• EXCERPTED DATA:
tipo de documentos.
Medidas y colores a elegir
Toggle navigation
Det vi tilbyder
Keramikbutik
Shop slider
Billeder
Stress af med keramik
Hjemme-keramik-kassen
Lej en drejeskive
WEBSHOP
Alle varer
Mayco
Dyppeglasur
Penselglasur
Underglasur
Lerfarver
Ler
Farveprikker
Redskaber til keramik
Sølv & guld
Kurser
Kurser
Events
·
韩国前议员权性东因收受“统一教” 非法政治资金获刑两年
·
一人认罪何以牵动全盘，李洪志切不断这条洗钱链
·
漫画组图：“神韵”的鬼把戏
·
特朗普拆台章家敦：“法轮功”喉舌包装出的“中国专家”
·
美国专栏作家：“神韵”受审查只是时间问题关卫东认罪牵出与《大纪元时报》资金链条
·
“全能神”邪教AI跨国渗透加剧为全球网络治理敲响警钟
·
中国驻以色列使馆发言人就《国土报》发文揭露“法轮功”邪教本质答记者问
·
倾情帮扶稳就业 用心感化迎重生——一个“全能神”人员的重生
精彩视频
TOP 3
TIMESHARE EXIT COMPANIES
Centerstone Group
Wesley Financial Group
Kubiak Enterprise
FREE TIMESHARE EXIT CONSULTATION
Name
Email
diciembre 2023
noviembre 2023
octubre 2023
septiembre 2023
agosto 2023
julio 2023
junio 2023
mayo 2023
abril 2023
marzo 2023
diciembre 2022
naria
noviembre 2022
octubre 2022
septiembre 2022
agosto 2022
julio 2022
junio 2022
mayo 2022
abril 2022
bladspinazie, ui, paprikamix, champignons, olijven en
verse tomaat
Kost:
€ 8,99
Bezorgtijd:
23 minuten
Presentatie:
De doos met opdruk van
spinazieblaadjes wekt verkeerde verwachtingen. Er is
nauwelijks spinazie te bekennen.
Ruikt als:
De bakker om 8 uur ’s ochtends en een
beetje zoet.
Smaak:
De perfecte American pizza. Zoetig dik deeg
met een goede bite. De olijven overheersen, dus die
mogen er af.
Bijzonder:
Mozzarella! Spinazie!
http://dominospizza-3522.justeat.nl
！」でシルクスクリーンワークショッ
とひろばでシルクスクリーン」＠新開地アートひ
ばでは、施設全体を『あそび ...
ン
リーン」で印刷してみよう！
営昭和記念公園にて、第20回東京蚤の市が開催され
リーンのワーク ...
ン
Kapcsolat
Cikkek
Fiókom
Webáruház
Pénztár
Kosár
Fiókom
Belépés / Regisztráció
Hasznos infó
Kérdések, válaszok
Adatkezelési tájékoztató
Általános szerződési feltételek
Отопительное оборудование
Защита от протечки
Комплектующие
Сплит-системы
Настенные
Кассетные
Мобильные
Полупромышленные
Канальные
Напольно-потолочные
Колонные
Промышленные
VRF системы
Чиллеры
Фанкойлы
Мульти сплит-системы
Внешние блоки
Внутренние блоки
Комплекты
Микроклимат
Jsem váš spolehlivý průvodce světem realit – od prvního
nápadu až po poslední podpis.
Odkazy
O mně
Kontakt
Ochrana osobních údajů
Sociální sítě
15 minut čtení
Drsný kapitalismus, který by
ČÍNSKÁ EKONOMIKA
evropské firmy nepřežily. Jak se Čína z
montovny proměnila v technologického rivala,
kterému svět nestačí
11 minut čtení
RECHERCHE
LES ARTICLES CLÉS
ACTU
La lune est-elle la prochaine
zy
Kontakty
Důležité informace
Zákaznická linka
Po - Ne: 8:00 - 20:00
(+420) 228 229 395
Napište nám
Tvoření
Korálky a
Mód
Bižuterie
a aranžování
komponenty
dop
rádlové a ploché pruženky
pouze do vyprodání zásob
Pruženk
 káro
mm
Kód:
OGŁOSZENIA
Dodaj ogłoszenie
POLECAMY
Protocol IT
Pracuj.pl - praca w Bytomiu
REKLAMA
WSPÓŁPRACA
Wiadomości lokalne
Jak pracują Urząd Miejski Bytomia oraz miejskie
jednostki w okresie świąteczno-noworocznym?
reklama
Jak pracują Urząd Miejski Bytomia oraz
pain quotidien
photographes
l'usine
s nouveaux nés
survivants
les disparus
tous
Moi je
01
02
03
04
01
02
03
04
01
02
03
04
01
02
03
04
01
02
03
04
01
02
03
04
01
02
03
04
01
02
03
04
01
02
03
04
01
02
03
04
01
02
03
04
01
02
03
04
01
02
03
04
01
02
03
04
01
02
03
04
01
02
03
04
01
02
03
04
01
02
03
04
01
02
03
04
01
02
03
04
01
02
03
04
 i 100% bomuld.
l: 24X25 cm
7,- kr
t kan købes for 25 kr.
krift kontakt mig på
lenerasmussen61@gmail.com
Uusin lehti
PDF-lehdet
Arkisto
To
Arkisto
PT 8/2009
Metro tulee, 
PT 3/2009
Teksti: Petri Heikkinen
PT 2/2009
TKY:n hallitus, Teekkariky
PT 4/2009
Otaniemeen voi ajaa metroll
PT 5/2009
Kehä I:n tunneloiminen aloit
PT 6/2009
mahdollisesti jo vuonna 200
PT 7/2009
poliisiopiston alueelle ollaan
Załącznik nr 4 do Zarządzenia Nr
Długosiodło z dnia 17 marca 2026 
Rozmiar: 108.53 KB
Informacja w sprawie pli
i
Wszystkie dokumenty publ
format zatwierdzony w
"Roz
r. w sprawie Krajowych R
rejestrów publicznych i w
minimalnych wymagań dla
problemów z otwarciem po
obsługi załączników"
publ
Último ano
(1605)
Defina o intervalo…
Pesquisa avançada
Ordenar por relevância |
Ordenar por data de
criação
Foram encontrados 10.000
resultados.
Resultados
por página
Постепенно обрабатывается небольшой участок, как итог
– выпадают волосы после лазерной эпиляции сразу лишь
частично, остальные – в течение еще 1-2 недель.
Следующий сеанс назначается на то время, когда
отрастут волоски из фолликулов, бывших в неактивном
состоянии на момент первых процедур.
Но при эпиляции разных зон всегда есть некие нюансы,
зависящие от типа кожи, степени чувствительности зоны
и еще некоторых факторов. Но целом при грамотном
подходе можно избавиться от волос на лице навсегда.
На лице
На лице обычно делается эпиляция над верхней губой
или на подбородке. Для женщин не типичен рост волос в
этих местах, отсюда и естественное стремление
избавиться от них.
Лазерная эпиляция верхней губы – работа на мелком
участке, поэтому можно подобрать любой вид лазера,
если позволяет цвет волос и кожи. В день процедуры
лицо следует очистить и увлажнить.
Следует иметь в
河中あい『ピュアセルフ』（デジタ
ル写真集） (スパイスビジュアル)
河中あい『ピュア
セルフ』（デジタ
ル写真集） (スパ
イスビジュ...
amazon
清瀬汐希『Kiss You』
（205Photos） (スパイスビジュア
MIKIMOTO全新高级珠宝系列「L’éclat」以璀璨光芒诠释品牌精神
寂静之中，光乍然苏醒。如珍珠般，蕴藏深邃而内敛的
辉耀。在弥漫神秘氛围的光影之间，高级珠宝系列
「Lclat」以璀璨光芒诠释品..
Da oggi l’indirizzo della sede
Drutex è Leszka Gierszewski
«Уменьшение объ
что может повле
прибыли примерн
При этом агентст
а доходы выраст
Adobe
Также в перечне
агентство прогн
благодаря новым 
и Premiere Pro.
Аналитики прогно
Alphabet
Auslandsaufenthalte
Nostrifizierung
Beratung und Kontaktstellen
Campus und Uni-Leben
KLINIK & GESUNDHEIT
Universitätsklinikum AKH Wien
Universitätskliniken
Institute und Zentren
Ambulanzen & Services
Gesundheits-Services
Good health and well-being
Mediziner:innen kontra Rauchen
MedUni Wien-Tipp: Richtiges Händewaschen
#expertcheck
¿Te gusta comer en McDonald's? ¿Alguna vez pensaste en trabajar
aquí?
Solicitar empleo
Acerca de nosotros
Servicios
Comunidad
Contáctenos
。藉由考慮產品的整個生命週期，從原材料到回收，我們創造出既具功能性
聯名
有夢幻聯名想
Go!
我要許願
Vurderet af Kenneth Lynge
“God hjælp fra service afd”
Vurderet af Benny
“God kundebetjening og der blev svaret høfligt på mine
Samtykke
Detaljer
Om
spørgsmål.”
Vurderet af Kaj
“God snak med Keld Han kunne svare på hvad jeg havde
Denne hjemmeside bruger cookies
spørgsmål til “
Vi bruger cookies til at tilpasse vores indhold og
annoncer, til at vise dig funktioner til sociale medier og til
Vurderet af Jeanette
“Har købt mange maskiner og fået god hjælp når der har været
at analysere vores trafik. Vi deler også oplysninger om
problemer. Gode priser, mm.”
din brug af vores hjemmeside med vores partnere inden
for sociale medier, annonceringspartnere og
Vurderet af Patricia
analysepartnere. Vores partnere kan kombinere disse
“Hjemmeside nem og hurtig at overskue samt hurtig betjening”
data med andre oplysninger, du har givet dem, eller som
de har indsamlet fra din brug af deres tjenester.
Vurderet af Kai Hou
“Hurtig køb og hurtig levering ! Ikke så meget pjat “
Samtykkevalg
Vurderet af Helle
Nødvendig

• REQUIRED ACTION: Copy out the stretch of material above, from its very beginning through the line that contains "octubre 2022", with both ends included and every line reproduced unchanged.

• TASK RESPONSE:
tipo de documentos.
Medidas y colores a elegir
Toggle navigation
Det vi tilbyder
Keramikbutik
Shop slider
Billeder
Stress af med keramik
Hjemme-keramik-kassen
Lej en drejeskive
WEBSHOP
Alle varer
Mayco
Dyppeglasur
Penselglasur
Underglasur
Lerfarver
Ler
Farveprikker
Redskaber til keramik
Sølv & guld
Kurser
Kurser
Events
·
韩国前议员权性东因收受“统一教” 非法政治资金获刑两年
·
一人认罪何以牵动全盘，李洪志切不断这条洗钱链
·
漫画组图：“神韵”的鬼把戏
·
特朗普拆台章家敦：“法轮功”喉舌包装出的“中国专家”
·
美国专栏作家：“神韵”受审查只是时间问题关卫东认罪牵出与《大纪元时报》资金链条
·
“全能神”邪教AI跨国渗透加剧为全球网络治理敲响警钟
·
中国驻以色列使馆发言人就《国土报》发文揭露“法轮功”邪教本质答记者问
·
倾情帮扶稳就业 用心感化迎重生——一个“全能神”人员的重生
精彩视频
TOP 3
TIMESHARE EXIT COMPANIES
Centerstone Group
Wesley Financial Group
Kubiak Enterprise
FREE TIMESHARE EXIT CONSULTATION
Name
Email
diciembre 2023
noviembre 2023
octubre 2023
septiembre 2023
agosto 2023
julio 2023
junio 2023
mayo 2023
abril 2023
marzo 2023
diciembre 2022
naria
noviembre 2022
octubre 2022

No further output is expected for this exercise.